Interestingly, the cruise ship had entered the bay and was shuttling tourists into Niaqornat on zodiacs. They were gathering on the main beach to see a seal being butchered. Niaqornat has a good relationship with the cruise ships and I was pleased to see the positive response they created among the tourists.

It was time to move on though and I thanked the hunter before pushing off and paddling on. I paddled along the coast, enjoying the long stretches of beach, a truly beautiful coastline and one I had not experienced before. I made a rough landing in light surf and bent the rear deck strut as I exited the cockpit a little too quickly. The Kodiak is a sturdy boat but, as Folbot themselves say, it is not intended for surf and, although light, the waves were interesting enough to force me to move a little quickly. It was a beautiful place to bend the boat though!

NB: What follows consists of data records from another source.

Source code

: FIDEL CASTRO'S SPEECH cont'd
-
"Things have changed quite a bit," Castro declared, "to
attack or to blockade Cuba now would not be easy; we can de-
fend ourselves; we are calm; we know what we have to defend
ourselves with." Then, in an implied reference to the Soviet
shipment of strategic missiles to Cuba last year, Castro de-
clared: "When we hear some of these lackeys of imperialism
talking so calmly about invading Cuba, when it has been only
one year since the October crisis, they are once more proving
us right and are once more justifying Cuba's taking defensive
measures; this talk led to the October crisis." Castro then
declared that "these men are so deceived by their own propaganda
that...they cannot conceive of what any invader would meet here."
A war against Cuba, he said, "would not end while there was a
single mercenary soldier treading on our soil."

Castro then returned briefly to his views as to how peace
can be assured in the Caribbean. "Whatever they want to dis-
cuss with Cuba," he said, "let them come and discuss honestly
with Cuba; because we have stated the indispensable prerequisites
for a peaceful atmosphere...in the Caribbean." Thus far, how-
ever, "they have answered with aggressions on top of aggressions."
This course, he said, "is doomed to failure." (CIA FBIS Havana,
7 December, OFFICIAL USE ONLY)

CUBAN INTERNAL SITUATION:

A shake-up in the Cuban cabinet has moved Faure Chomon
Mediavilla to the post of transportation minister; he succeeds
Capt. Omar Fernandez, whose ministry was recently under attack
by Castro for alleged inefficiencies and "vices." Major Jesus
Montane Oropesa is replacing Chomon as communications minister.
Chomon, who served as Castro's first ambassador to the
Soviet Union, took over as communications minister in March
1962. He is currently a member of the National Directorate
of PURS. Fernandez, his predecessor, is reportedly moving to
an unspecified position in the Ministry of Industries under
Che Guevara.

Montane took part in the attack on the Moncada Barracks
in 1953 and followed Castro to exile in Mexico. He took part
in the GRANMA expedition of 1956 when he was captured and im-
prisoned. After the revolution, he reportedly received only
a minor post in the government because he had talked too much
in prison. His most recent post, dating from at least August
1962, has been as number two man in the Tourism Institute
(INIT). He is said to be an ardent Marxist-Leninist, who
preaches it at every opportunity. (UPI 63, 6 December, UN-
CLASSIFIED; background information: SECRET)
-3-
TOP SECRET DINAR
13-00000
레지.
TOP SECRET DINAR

As I pitched camp on a rather open expanse of green, the midges found me and we had some discussion as to how long I was going to remain outside the tent. Luckily a breeze picked up and I enjoyed exploring the black sandy beach. A fox challenged me but I just couldn't get an eye on him. I retreated, content, into my portable home.

Wednesday, January 12, 2011

Day 19 - video diaries

I didn't do much on this day beyond enjoying the beach, the waves and the bergs, stranded like me. Melting bergy-bits for water I spent some time adjusting the tent for wet weather.

As usual, sleep got the better of me once I realised that I was in no danger of flooding. I have an sad case of paranoia whenever I camp somewhere flat. I just imagine there is an iceberg out there with my name on it!

The scraggly beard I was working on helped with the freckles! Can't do much about the balding though.